Hâlâ birçok millet sorunlarını savaşarak veya güç gösterisi ile ortadan kaldırabileceklerini düşünüyor. Adolf Hitler’in Almanya’da barışı sağlamak amacıyla elindeki büyük güç ile milyonlarca insanı katletmesiyle fazlasıyla benzerlik göstermektedir, bu görüş. Barış denilen olgu, toplu silahlarla elde edilemez. Silahlarla barışa ulaşmaya çalışmak sadece insanların insanlıklarını kaybedecek kadar zalimleşmelerine sebebiyet verir.
Bir ülke içerisinde pek çok sorun gün yüzüne çıkmış ise bu sorunlara neden olan kişileri yargılamak hiç kötü bir fikir değildir. Lakin, suçlarının olup olmadığı belli olmayan kişileri bir diğer adı ile sivilleri atom bombası gibi bir felaketle yüzleştirmek cahillikten ötürü ortaya çıkmış bir çözüm önerisidir. İsrail yönetiminden bir atıfta bulunmak isterim: İsrail yönetimi Filistin halkını nedensiz bir şekilde toplama kamplarına mahkûm etmiştir. Barış ile ilişkilendirilmiş bu olay, yönetim kararı ile alınarak insanların özgürlük haklarını kısıtlamakla kalmamış barışı sağlamak olan görevlerini kötü bir biçimde kullanmışlardır. Atom bombalarını destekleyen insanlar, dünyada gerçekleşen bu ve benzeri olaylara karşı ne gibi duygular besliyorlardır acaba?
Atom bombalarının insanlığın iyiliği için kullanılamayacağının nedenini, yani bu fikrin son derece canice ve insanlık dışı olduğunu önceki paragraflarda açıkladım. Kullanılmamasını desteklememin bir diğer nedeni ise atom bombalarının dünya üzerine sebep olduğu nice olumsuz etkileridir. Atom bombalarından yayılan yüksek ısı ve bir hayli yüksek radyasyon seviyesi nedeniyle, atıldığı konuma göre 1,5 km çaplı bir alanı 10 saniye bile sürmeden yok edebilmektedir. Atılmasının ardından doğaya salınan radyasyon nedeniyle, birçok canlı yaşamını yitirir ve doğa kendisini yenileyemeyeceği zararlara uğrar. Bizim korumamıza verilmiş bu dünyayı barış adı altında harabe haline getirmek bize sağladığı artılardan çok bize zarara mâl olur.
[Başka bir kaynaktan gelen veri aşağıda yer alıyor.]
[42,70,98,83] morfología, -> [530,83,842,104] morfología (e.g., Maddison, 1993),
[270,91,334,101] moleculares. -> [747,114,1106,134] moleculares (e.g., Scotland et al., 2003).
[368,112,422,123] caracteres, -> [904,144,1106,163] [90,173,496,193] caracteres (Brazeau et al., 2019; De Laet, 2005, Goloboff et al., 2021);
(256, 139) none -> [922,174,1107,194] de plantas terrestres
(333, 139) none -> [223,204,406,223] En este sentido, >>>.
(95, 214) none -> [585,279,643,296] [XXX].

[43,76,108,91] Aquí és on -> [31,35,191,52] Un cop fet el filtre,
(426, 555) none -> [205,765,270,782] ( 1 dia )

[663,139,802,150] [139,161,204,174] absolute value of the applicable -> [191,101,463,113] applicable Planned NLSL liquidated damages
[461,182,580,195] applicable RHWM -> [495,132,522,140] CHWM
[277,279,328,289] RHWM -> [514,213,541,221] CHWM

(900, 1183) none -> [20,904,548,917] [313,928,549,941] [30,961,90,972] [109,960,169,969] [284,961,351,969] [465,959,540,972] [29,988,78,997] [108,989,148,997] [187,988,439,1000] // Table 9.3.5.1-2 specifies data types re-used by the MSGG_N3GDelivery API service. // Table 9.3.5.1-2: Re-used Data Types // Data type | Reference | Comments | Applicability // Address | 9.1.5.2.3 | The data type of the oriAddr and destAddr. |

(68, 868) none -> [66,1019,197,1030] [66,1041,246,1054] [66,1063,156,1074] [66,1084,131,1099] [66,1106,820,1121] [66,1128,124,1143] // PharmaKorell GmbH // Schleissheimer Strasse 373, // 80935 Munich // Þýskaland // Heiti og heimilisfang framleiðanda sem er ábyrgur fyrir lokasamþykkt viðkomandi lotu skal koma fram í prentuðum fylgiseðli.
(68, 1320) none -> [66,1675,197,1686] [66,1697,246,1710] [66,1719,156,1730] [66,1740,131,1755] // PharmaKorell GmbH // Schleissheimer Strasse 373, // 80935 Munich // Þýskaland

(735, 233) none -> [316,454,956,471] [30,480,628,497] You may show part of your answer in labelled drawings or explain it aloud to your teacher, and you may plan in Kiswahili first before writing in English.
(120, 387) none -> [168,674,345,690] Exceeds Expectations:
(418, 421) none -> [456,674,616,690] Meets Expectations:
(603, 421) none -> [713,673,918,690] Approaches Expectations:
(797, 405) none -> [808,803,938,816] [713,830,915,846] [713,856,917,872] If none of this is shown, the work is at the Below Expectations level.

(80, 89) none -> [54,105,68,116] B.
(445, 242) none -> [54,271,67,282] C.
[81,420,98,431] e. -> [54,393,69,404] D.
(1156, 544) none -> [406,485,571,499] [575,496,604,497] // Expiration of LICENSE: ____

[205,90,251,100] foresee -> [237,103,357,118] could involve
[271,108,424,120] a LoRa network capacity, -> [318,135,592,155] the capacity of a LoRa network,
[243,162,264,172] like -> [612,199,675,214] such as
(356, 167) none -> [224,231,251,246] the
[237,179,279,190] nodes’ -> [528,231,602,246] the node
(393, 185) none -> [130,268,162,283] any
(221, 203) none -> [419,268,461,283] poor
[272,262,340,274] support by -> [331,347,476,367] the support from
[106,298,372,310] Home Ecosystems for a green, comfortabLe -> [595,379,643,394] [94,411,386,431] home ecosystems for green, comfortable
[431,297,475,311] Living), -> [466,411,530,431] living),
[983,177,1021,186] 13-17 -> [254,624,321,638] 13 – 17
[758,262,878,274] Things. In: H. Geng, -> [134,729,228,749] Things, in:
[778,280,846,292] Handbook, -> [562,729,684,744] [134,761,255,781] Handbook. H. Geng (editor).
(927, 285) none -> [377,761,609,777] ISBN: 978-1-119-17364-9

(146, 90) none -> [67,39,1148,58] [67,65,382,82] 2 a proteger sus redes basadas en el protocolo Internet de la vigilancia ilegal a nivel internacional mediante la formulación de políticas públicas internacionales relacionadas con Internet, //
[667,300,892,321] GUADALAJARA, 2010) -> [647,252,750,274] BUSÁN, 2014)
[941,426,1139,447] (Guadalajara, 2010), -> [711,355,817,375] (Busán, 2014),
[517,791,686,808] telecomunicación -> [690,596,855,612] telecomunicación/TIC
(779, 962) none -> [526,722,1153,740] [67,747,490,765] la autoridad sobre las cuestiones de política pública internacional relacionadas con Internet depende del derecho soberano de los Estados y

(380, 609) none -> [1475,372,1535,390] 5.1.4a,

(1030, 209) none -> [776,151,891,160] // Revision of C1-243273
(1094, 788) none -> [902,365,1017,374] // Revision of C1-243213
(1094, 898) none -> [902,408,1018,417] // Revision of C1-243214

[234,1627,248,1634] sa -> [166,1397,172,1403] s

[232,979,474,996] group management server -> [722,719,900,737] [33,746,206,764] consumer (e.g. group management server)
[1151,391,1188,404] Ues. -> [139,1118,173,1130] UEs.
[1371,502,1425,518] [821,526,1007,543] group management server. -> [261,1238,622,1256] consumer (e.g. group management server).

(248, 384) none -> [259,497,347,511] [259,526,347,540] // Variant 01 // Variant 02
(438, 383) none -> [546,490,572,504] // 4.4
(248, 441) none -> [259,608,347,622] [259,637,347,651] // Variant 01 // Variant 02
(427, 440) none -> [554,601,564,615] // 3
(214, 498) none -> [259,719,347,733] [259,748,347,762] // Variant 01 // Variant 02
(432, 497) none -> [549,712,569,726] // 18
“Düzen ve barışı sağlamak için küçük atom bombalarının kullanılması gereklidir.” cümlesindeki “küçük” kelimesi ister istemez insanların dikkatini çekiyor. İnsanların akıllarında “Küçük olduğuna göre, zararsızdır.” gibi bir düşüncenin doğmasına neden oluyor. “Küçük “sıfatı, zararsız demek değildir, hiçbir bahane atom bombalarının vahşice bir çözüm olduğunu değiştirme gücüne sahip değildir.
Bir başka kötü durum ise insan ismi altında yorumlanan canlıların sözde dünya barışını korumak için egemenliklerini ve yaptıkları kötülük silsilelerini meşrulaştırmak istemeleridir. Ne yazık ki kötülük insanlara nasıl sunulduğuna bağlı olarak çok kolay bir şekilde çarpıtılabilmektedir, insanlar bir makaleyi okurken veya herhangi bir kayıdı dinlerken yazan veya söylenilen şeylere daha çok dikkat etmelidir. Atom bombaları küçük büyük demeden barışı sağlamak için kullanılamaz. Sevginin gücü, güce olan sevgiyi yendiğinde, dünya barışı tanıyacaktır.